Brian’s fitness journal after a brain stroke
Yesterday was so busy that my hydration schedule quietly collapsed while I wasn’t looking.
After we returned from the running shoe store, I realized I was already about an hour behind on my water intake. I managed to catch up before heading out for my run, which felt like a small victory. Then I disappeared for two hours—and fell even further behind. This is not recommended behavior. At all.
My kidneys don’t function like those of a healthy adult, so hydration isn’t optional for me. My nephrologist is very clear: at least two liters of water a day, every day, to prevent my kidneys from filtering overly concentrated urine. To help with this, my wife and I both use water bottles marked with hour-by-hour drinking goals so we don’t quietly drift into dehydration.
Yesterday, however, life had other plans.
Vacuuming.
Showering.
Cooking supper.
Then our weekly grocery trip.
By the time I finally made it back to my desk, I was several hours behind schedule. I should have been done with my first liter and well into the second. Instead, I was staring down a very avoidable hydration deficit.
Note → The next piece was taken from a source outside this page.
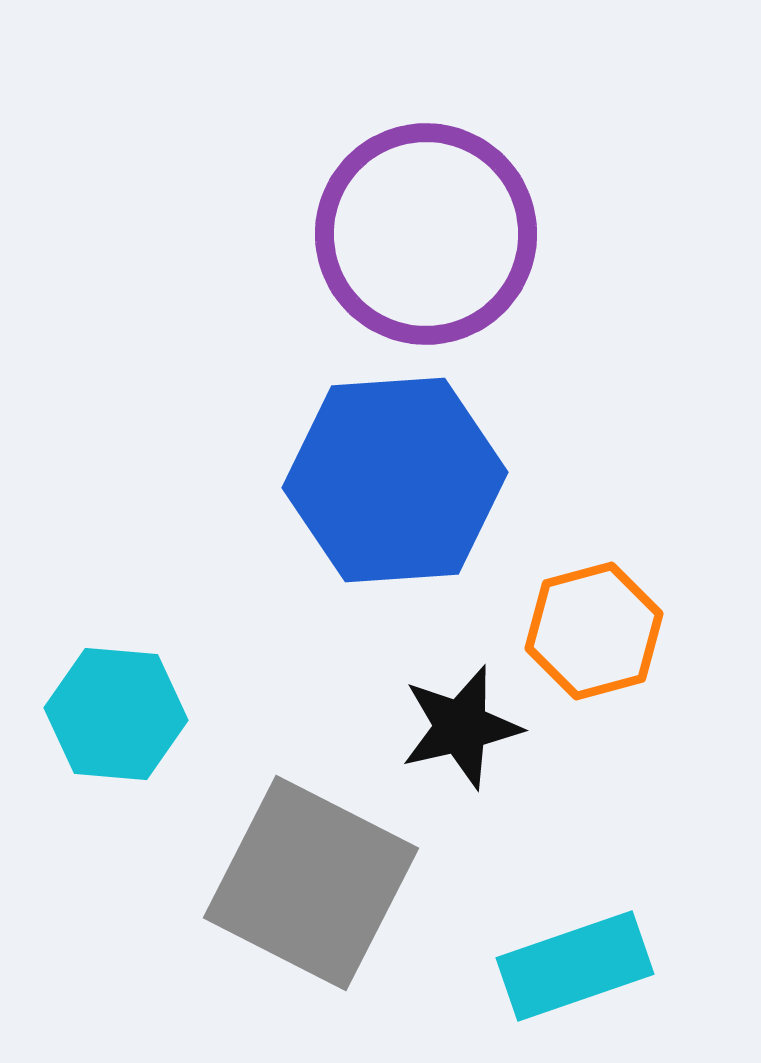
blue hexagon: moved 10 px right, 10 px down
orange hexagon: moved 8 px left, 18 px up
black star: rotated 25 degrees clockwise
For a brief moment, I considered giving up on hitting the full two liters. But then I remembered that kidneys are not impressed by excuses. So I did what I had to do: I started guzzling water to catch up.
Our Hydration Routine, My for my Kidneys
We go through about five gallons of water per week in our house. We use a water dispenser because my wife is understandably cautious about water quality and my kidney health. The water is excellent—just not meant to be consumed in heroic quantities all at once.
I take hydration seriously, but I was worried that this late-day water surge would punish me overnight with constant bladder alarms. Still, I decided that was the price of falling behind earlier in the day.
Thankfully, timing worked out in my favor. I finished my water about thirty minutes before getting ready for bed, which gave my body just enough time to process most of it. I only had to get up once during the night—a win, all things considered.
So yes, I drank what I needed to drink.
And yes, I mostly avoided the consequences.
But this was not a strategy—it was damage control.
Today’s goal is simple: stay on schedule and don’t turn hydration into an evening endurance sport again.